This version of Yume Nikki: Dream Diary is a remake or reboot of Yume Nikki, which focuses on bringing a young girl’s dreams (and nightmares) to life. Although this redo doesn’t do the original much justice.
Review: Yume Nikki: Dream Diary
Title: Yume Nikki: Dream Diary (2019)
Platform: PC, Nintendo Switch [Reviewed]
Developer: Active Gaming Media Inc.
Publisher: Active Gaming Media
Genre: Adventure, Puzzle
Release Date: Original Release: February 23, 2018 (PC), Switch Release: February 21, 2019
Price: $19.99 (USD)
Madotsuki’s Dream World
Yume Nikki: Dream Diary follows Madotsuki, an anti-social girl who’s mostly confined to her bedroom. Her only contact with the outside world is her television which she uses for a small mini-game. When Madotsuki sleeps, the world opens, summoning 13 doors for her to journey through. These worlds represent important things to Madotsuki and it’s up to the player to solve the puzzles and conditions within each of them.
Once players finish with a door, they can exit Madotsuki’s dreams by having her pinch herself. When she pinches herself, she wakes up in her room with a player’s progression filling out her actual diary. This diary also serves as a menu hub where players can save and see some original concept art as well (more on this later).
A Bleak Environment
While Yume Nikki: Dream Diary tries its best to recreate the style of the original, I feel like it tries a little too hard. The 3D environment is very dull and the lack of colors exacerbates this issue. Instead, the original was actually helped by the 2D aspect. The enemies also look rough in terms of design. Although the character models move pretty well but don’t look great. Madotsuki is easily able to run and escape from danger whenever necessary.
For me, the 3D aspect hurts the game, taking away what made the original feel special, and instead making it feel ordinary and rushed. Many of the worlds are very beautiful and detailed. It just lacks content and direction. Thus making puzzles more difficult because there’s no indication on what to do. For example, One world had a puzzle in relation to Madotsuki obtaining a flute. Little dialogue happened but the hints are very small to actually catch. Puzzles in the game connect some way among the different worlds but none of those hints are actually clear causing confusion.

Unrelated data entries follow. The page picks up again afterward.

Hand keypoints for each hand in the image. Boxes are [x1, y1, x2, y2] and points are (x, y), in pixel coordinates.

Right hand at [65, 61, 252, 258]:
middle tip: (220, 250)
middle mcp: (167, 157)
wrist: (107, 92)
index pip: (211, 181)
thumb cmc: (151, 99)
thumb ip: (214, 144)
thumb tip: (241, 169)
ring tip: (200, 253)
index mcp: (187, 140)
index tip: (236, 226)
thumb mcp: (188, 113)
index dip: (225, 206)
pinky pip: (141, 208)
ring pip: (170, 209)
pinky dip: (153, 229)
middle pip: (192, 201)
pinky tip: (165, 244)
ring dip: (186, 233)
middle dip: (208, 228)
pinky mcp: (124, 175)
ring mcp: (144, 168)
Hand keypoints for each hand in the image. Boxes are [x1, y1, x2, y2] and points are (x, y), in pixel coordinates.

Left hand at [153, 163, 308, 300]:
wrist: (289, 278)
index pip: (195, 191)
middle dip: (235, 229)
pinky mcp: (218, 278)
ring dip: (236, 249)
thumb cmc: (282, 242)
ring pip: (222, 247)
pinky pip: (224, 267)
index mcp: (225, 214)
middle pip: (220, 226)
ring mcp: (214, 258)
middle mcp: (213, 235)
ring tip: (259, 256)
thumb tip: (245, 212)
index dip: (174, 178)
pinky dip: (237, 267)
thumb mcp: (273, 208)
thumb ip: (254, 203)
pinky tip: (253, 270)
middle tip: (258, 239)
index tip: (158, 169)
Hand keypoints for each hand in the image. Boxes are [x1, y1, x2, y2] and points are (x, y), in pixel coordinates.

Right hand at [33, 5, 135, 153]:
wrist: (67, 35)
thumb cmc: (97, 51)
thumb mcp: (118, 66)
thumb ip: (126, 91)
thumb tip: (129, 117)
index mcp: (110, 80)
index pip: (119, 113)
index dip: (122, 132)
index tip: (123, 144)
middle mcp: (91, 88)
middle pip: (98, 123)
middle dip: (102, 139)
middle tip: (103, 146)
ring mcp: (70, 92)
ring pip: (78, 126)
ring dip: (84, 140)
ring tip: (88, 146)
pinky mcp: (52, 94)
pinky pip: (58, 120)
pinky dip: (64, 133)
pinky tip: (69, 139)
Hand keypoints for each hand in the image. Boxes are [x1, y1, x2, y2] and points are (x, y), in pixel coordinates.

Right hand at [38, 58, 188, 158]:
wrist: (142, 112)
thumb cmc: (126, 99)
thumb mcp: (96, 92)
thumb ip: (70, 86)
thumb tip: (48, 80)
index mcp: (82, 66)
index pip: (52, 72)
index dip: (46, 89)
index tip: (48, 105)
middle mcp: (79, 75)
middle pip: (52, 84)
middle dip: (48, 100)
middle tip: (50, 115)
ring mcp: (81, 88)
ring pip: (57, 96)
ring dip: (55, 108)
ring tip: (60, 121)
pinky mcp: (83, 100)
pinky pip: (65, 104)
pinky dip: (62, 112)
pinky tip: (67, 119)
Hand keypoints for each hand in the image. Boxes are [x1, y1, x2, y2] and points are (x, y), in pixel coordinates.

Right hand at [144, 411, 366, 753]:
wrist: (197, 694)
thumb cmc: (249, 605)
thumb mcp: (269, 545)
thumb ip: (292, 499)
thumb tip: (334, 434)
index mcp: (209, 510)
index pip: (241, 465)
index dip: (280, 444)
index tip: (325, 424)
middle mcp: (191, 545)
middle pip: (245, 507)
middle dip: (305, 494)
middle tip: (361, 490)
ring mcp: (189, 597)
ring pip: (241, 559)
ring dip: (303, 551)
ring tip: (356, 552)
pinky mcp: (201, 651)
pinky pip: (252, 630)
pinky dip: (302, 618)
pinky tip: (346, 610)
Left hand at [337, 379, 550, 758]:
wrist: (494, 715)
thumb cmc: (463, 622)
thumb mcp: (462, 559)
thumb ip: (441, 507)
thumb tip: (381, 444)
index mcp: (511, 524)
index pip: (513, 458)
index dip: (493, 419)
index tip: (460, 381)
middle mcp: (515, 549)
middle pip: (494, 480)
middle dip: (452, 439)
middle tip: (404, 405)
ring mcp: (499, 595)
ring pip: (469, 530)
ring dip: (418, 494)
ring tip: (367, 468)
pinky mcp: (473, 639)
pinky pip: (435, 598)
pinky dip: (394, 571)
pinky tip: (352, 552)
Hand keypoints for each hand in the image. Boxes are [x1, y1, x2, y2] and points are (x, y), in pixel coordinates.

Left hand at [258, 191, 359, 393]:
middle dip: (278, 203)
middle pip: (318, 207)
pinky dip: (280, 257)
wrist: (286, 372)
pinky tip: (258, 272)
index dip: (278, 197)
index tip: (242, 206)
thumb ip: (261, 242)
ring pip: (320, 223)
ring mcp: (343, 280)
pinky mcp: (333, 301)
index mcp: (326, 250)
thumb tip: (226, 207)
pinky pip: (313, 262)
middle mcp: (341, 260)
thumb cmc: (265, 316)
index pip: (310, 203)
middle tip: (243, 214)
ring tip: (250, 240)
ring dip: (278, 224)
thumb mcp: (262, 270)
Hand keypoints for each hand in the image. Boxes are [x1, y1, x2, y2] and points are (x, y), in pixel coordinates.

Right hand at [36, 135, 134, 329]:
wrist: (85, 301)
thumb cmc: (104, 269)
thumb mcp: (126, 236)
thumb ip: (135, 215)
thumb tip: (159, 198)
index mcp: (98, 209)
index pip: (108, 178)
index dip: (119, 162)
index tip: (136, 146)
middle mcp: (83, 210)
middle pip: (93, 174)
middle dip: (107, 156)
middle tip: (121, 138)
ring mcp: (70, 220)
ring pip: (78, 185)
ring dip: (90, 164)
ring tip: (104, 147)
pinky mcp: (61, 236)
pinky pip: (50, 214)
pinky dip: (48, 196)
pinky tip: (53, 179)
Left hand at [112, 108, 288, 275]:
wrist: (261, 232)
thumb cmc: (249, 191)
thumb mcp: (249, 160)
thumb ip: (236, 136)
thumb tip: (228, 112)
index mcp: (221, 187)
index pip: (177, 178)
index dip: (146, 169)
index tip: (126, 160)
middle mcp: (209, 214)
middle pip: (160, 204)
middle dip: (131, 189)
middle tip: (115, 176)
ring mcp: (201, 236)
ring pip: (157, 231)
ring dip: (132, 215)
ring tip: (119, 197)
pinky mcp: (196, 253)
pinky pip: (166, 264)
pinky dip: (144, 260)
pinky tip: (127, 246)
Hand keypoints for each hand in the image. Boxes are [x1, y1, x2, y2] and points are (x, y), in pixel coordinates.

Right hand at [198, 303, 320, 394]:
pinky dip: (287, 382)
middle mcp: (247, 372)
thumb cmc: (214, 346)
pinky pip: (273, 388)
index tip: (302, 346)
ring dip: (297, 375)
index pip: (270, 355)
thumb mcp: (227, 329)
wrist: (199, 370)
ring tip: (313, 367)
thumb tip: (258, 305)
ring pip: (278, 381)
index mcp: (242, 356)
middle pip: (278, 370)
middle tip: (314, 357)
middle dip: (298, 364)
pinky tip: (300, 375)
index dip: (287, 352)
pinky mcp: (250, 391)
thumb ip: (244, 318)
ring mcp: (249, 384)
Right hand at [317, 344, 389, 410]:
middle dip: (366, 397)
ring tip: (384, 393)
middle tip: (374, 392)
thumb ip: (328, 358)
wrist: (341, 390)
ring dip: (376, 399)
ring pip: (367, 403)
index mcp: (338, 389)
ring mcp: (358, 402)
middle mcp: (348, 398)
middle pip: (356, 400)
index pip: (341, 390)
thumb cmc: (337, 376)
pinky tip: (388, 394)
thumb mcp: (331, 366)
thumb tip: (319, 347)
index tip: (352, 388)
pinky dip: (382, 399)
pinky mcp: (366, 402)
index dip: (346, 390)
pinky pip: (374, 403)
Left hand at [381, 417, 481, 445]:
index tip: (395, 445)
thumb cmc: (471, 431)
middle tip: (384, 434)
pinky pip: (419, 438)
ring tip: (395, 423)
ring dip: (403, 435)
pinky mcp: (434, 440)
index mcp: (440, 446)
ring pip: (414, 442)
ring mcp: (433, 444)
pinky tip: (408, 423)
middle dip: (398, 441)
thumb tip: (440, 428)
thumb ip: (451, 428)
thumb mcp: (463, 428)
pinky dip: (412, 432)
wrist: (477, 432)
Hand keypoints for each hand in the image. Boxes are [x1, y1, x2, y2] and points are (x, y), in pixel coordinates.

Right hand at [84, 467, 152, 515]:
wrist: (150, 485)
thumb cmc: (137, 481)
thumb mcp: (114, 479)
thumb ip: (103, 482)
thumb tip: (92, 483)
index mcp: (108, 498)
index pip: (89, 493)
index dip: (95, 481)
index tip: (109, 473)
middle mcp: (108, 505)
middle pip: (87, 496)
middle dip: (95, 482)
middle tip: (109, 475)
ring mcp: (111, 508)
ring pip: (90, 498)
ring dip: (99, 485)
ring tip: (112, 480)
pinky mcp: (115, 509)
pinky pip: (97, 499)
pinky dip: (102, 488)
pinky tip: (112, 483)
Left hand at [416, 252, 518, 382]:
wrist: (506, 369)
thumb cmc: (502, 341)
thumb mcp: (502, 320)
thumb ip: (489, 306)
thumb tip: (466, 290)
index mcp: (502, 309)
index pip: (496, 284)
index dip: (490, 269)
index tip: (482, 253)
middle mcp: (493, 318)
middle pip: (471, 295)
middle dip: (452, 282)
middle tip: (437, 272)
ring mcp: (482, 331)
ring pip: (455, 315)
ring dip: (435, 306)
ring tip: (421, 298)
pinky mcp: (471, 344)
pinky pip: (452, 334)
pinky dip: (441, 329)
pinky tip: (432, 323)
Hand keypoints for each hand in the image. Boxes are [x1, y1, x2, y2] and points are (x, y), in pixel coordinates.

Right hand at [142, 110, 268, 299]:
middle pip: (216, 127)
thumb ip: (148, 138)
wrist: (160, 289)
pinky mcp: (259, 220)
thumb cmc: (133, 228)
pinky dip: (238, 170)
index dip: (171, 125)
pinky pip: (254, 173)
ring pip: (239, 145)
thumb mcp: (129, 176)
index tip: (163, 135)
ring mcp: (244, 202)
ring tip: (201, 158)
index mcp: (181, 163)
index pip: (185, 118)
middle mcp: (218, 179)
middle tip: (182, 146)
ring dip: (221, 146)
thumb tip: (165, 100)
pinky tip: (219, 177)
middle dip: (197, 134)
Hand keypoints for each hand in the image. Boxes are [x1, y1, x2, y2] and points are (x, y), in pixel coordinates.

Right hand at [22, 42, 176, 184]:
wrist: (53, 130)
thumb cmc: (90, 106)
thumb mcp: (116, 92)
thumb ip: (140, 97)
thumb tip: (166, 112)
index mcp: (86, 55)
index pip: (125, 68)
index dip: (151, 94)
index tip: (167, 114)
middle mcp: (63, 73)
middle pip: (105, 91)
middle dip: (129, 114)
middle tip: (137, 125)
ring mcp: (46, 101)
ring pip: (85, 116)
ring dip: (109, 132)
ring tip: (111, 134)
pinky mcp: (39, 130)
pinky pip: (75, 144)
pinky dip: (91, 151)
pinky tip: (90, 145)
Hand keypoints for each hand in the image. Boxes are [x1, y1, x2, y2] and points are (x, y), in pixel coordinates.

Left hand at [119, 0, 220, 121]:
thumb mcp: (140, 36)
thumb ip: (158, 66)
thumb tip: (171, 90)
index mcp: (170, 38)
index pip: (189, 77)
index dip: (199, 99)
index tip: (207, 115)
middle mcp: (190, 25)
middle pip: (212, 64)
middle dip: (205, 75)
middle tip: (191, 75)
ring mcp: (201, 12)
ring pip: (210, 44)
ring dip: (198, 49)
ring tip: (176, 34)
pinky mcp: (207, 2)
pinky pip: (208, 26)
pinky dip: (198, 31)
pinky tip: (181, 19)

A Dream Diary of Collections
As previously mentioned, Madotsuki has a diary where she records all her nighttime adventures. The diary also serves as a collection list as well. Every character Madotsuki meets gets listed in the diary, but unlike most games, there are no hints or summaries to help you. The game misses an opportunity for players to regroup and assist them in solve=ing the various puzzles. Also disappointing is that the room Madotsuki returns to every night isn’t a hub for player progression.
The mini arcade in the game is cute and fun but serves little purpose for the puzzles. The mini-game is meant to be another symbol of Madotsuki’s isolation since this is her only real form of entertainment. But Madotsuki’s room is just a sleeping area it doesn’t resonate this symbolism very well.
Yume Nikki: Dream Diary tries to replicate and differ from the original to little success. Recreating a 2D game into a 3D game is a great idea in theory, but it just doesn’t work in this case. The designs of the enemies and dream worlds just do not stand out like in the original. The puzzles suffer from a lack of direction and the diary could have provided this assistance, but instead is just a dull record keeper. If you still have an interest in this game and want it available on the go, I’d wait for a sale on the E-Shop.
This game was reviewed using a digital code provided by the publisher (Active Gaming Media).